Complementing the special section on Iraq in this issue is a fleet of book reviews of recent works on Iraqi history, contemporary politics, and cultural production. Delving into the 1920 rebellion against British rule, Abbas Kadhim’s Reclaiming Iraq “presents an implicit case for Iraqi unity.” Similarly, Fanar Haddad’s Sectarianism in Iraq emphasizes the fluidity and contingency of sectarianism in Iraqi history. Two works, Red Star over Iraq and Saddam Hussein’s Ba‘th Party, examine the rise of the Ba‘th over Iraq’s formidable Communist Party and the decades-long survival of the Ba‘thist dictatorship in spite of assiduous external pressures and stresses. The collection of chapters in Conflicting Narratives: War, Trauma, and Memory in Iraqi Culture present “perhaps the most comprehensive resource in English on Iraqi literature and other cultural productions from 1980 to 2010,” spanning the period of Ba‘thist rule and its chaotic aftermath.

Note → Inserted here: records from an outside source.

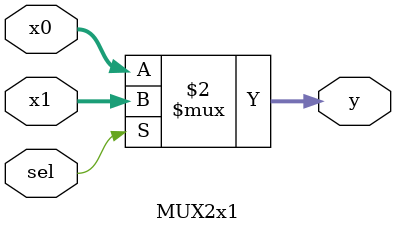
<source format=v>
`timescale 1ns / 1ps


module MUX2x1 #(
    parameter DATA_WIDTH = 8  // Width of the data bus
)(
    input  sel,
    input  [DATA_WIDTH - 1:0] x0,  // First input data
    input  [DATA_WIDTH - 1:0] x1,  // Second input data
    
    output [DATA_WIDTH - 1:0] y    // Output of the multiplexer
);
    
    assign y = (sel == 1'b1) ? x1 : x0;

endmodule





</source>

A trio of works treats Egypt and the Arabian Gulf. In Alexandrian Cosmopolitanism Hala Halim scrutinizes literary images of Egypt’s “second city.” Beth Baron’s new volume, The Orphan Scandal, revisits the growth of the early Muslim Brotherhood. Miriam Belli’s An Incurable Past examines the social and cultural memory of the Nasser era through a set of vernacular lenses. The Superlative City unpacks neoliberal urbanism and spatial history of Dubai. Tribal Modern seeks to augment familiar statist political histories of the region by excavating its transformations in cultural production and circulation. Rounding out the group, Abed Takriti’s award-winning account of Dhufar’s Monsoon Revolution breaks with both counterinsurgency and statist frames of Omani history to unfurl the dynamic life of armed anticolonial, anti-absolutist struggle on the edge of the Indian Ocean.

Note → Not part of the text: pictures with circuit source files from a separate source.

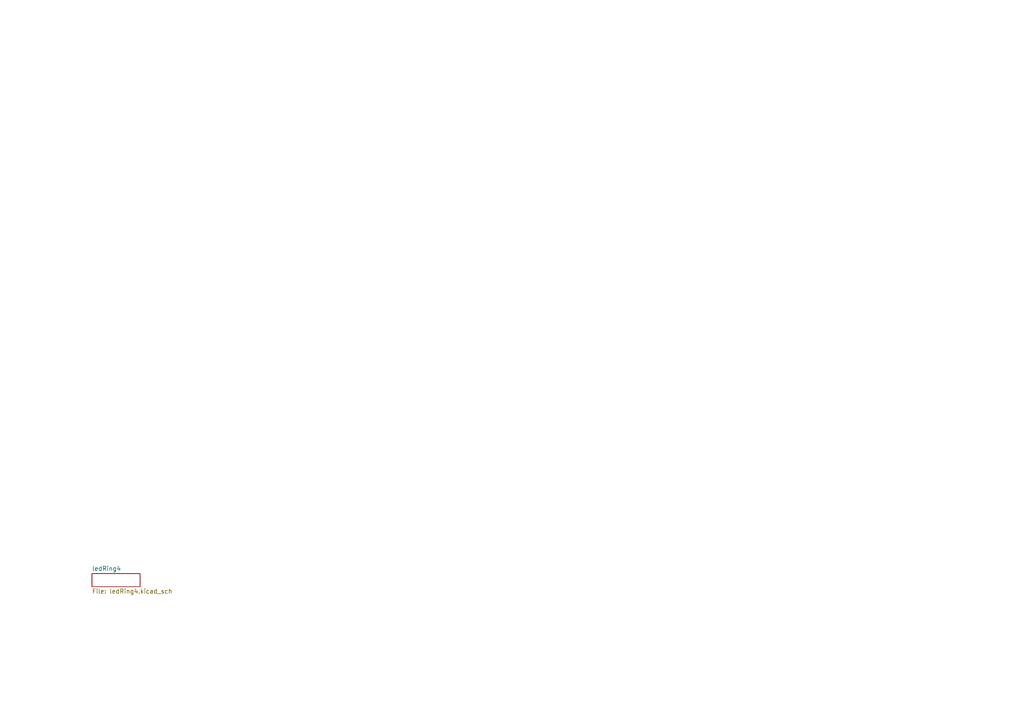
<source format=kicad_sch>
(kicad_sch
	(version 20250114)
	(generator "eeschema")
	(generator_version "9.0")
	(uuid "e70b5343-6e83-46b0-b96e-745e0612c526")
	(paper "A4")
	(lib_symbols)
	(sheet
		(at 26.67 166.37)
		(size 13.97 3.81)
		(exclude_from_sim no)
		(in_bom yes)
		(on_board yes)
		(dnp no)
		(fields_autoplaced yes)
		(stroke
			(width 0.1524)
			(type solid)
		)
		(fill
			(color 0 0 0 0.0000)
		)
		(uuid "6db85628-77e5-457f-b161-d7d324c73fc7")
		(property "Sheetname" "ledRing4"
			(at 26.67 165.6584 0)
			(effects
				(font
					(size 1.27 1.27)
				)
				(justify left bottom)
			)
		)
		(property "Sheetfile" "ledRing4.kicad_sch"
			(at 26.67 170.7646 0)
			(effects
				(font
					(size 1.27 1.27)
				)
				(justify left top)
			)
		)
		(instances
			(project "NiController_ledRing4"
				(path "/e70b5343-6e83-46b0-b96e-745e0612c526"
					(page "43")
				)
			)
		)
	)
	(sheet_instances
		(path "/"
			(page "1")
		)
	)
	(embedded_fonts no)
)

</source>
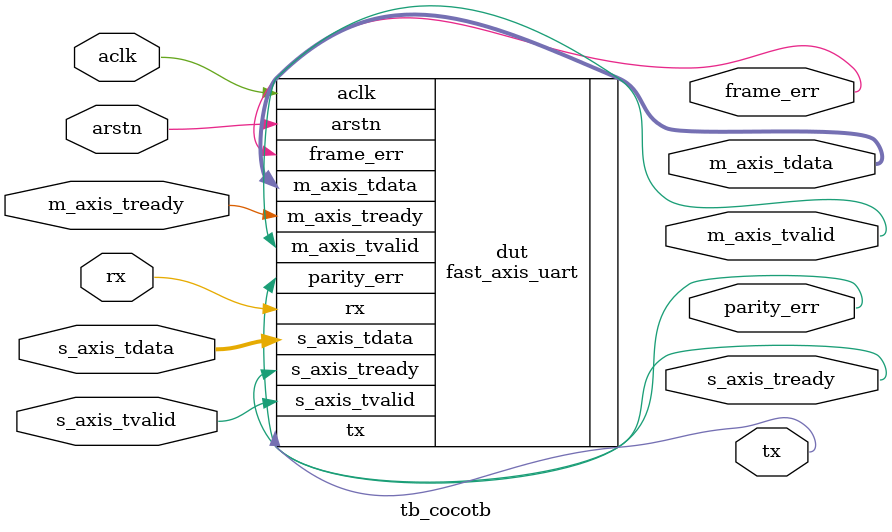
<source format=v>

`timescale 1ns/100ps

/*
 * Module: tb_cocotb
 *
 * Test bench for axis uart.
 *
* Parameters:
 *
 *   BAUD_CLOCK_SPEED - This is the aclk frequency in Hz
 *   BAUD_RATE        - Serial Baud, this can be any value including non-standard.
 *   PARITY_ENA       - Enable Parity for the data in and out.
 *   PARITY_TYPE      - Set the parity type, 0 = even, 1 = odd, 2 = mark, 3 = space.
 *   STOP_BITS        - Number of stop bits, 0 to crazy non-standard amounts.
 *   DATA_BITS        - Number of data bits, 1 to crazy non-standard amounts.
 *   RX_DELAY         - Delay in rx data input.
 *   RX_BAUD_DELAY    - Delay in rx baud enable. This will delay when we sample a bit (default is midpoint when rx delay is 0).
 *   TX_DELAY         - Delay in tx data output. Delays the time to output of the data.
 *   TX_BAUD_DELAY    - Delay in tx baud enable. This will delay the time the bit output starts.
 *   BUS_WIDTH        - AXIS data bus width in bytes.
 *
 * Ports:
 *
 *   aclk           - Clock for AXIS
 *   arstn          - Negative reset for AXIS
 *   parity_err     - Indicates error with parity check (active high)
 *   frame_err      - Indicates error with frame (active high)
 *   s_axis_tdata   - Input data for UART TX.
 *   s_axis_tvalid  - When set active high the input data is valid
 *   s_axis_tready  - When active high the device is ready for input data.
 *   m_axis_tdata   - Output data from UART RX
 *   m_axis_tvalid  - When active high the output data is valid
 *   m_axis_tready  - When set active high the output device is ready for data.
 *   uart_clk       - Clock used for BAUD rate generation
 *   uart_rstn      - Negative reset for UART, for anything clocked on uart_clk
 *   tx             - transmit for UART (output to RX)
 *   rx             - receive for UART (input from TX)
 *   rts            - request to send is a loop with CTS
 *   cts            - clear to send is a loop with RTS
 */
module tb_cocotb #(
    parameter CLOCK_SPEED = 2000000,
    parameter BAUD_RATE   = 2000000,
    parameter PARITY_TYPE = 0,
    parameter STOP_BITS   = 1,
    parameter DATA_BITS   = 8,
    parameter RX_BAUD_DELAY = 0,
    parameter TX_BAUD_DELAY = 0
  )
  (
    input          aclk,
    input          arstn,
    output         parity_err,
    output         frame_err,
    input  [ 7:0]  s_axis_tdata,
    input          s_axis_tvalid,
    output         s_axis_tready,
    output [ 7:0]  m_axis_tdata,
    output         m_axis_tvalid,
    input          m_axis_tready,
    output         tx,
    input          rx
  );

  // fst dump command
  initial begin
    $dumpfile ("tb_cocotb.fst");
    $dumpvars (0, tb_cocotb);
    #1;
  end
  
  //Group: Instantiated Modules

  /*
   * Module: dut
   *
   * Device under test, fast_axis_uart
   */
  fast_axis_uart #(
    .CLOCK_SPEED(CLOCK_SPEED),
    .BAUD_RATE(BAUD_RATE),
    .PARITY_TYPE(PARITY_TYPE),
    .STOP_BITS(STOP_BITS),
    .DATA_BITS(DATA_BITS),
    .RX_BAUD_DELAY(RX_BAUD_DELAY),
    .TX_BAUD_DELAY(TX_BAUD_DELAY)
  ) dut (
    .aclk(aclk),
    .arstn(arstn),
    .parity_err(parity_err),
    .frame_err(frame_err),
    .s_axis_tdata(s_axis_tdata),
    .s_axis_tvalid(s_axis_tvalid),
    .s_axis_tready(s_axis_tready),
    .m_axis_tdata(m_axis_tdata),
    .m_axis_tvalid(m_axis_tvalid),
    .m_axis_tready(m_axis_tready),
    .tx(tx),
    .rx(rx)
  );
  
endmodule


</source>
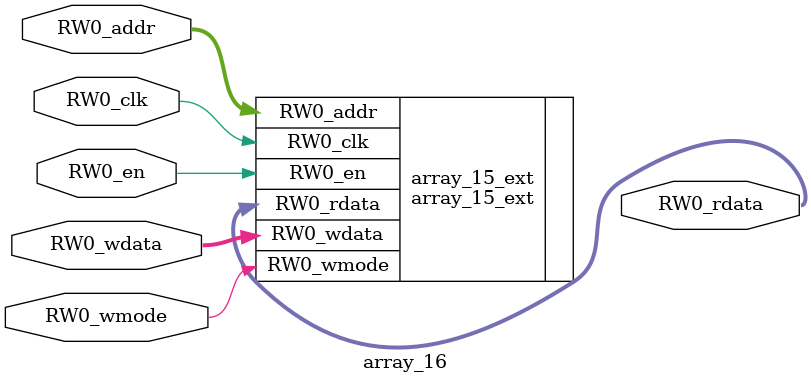
<source format=sv>
`ifndef RANDOMIZE
  `ifdef RANDOMIZE_MEM_INIT
    `define RANDOMIZE
  `endif // RANDOMIZE_MEM_INIT
`endif // not def RANDOMIZE
`ifndef RANDOMIZE
  `ifdef RANDOMIZE_REG_INIT
    `define RANDOMIZE
  `endif // RANDOMIZE_REG_INIT
`endif // not def RANDOMIZE

`ifndef RANDOM
  `define RANDOM $random
`endif // not def RANDOM

// Users can define INIT_RANDOM as general code that gets injected into the
// initializer block for modules with registers.
`ifndef INIT_RANDOM
  `define INIT_RANDOM
`endif // not def INIT_RANDOM

// If using random initialization, you can also define RANDOMIZE_DELAY to
// customize the delay used, otherwise 0.002 is used.
`ifndef RANDOMIZE_DELAY
  `define RANDOMIZE_DELAY 0.002
`endif // not def RANDOMIZE_DELAY

// Define INIT_RANDOM_PROLOG_ for use in our modules below.
`ifndef INIT_RANDOM_PROLOG_
  `ifdef RANDOMIZE
    `ifdef VERILATOR
      `define INIT_RANDOM_PROLOG_ `INIT_RANDOM
    `else  // VERILATOR
      `define INIT_RANDOM_PROLOG_ `INIT_RANDOM #`RANDOMIZE_DELAY begin end
    `endif // VERILATOR
  `else  // RANDOMIZE
    `define INIT_RANDOM_PROLOG_
  `endif // RANDOMIZE
`endif // not def INIT_RANDOM_PROLOG_

// Include register initializers in init blocks unless synthesis is set
`ifndef SYNTHESIS
  `ifndef ENABLE_INITIAL_REG_
    `define ENABLE_INITIAL_REG_
  `endif // not def ENABLE_INITIAL_REG_
`endif // not def SYNTHESIS

// Include rmemory initializers in init blocks unless synthesis is set
`ifndef SYNTHESIS
  `ifndef ENABLE_INITIAL_MEM_
    `define ENABLE_INITIAL_MEM_
  `endif // not def ENABLE_INITIAL_MEM_
`endif // not def SYNTHESIS

module array_16(
  input  [2:0]  RW0_addr,
  input         RW0_en,
  input         RW0_clk,
  input         RW0_wmode,
  input  [63:0] RW0_wdata,
  output [63:0] RW0_rdata
);

  array_15_ext array_15_ext (
    .RW0_addr  (RW0_addr),
    .RW0_en    (RW0_en),
    .RW0_clk   (RW0_clk),
    .RW0_wmode (RW0_wmode),
    .RW0_wdata (RW0_wdata),
    .RW0_rdata (RW0_rdata)
  );
endmodule


</source>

Another group of works attests to the growth of transnational modes of inquiry. James Gelvin and Nile Green’s edited volume, Global Muslims in the Age of Steam and Print, “opens up new space to rethink the meaning and timing of globalization.” Isa Blumi’s Ottoman Refugees questions the prevailing sectarian and ethno-national narratives of the late Ottoman Empire. T.J. Demos shows how a range of regional and diasporic artists focused on these subjects have aimed at “intervening in the global cultural imaginary, representing the stateless and unrepresentable, and generating an oppositional element in zones of conflict.” The edited volume Business Politics in the Middle East, featuring venerable and younger scholars of regional political economy, joins recent notable literature on the study of Middle Eastern capitalism and the “social and political influence of new Middle Eastern capitalists,” using the increasing weight of business classes to examine questions of state-society relations and economic policy-making. Two review essays close out the section. Nadine Naber’s discussion of Lila Abu-Lughod’s Do Muslim Women Need Saving? and Karima Bennoune’s Your Fatwa Does Not Apply Here deconstructs the persistence of Orientalist feminism. From a different vantage point, Alex Winder also interrogates Middle Eastern modernity, scanning a set of works on pre-Nakba Palestine that touch on gender and subjectivity, religion and national belonging, the life of the bourgeoisie, and the historical impact of radio technology.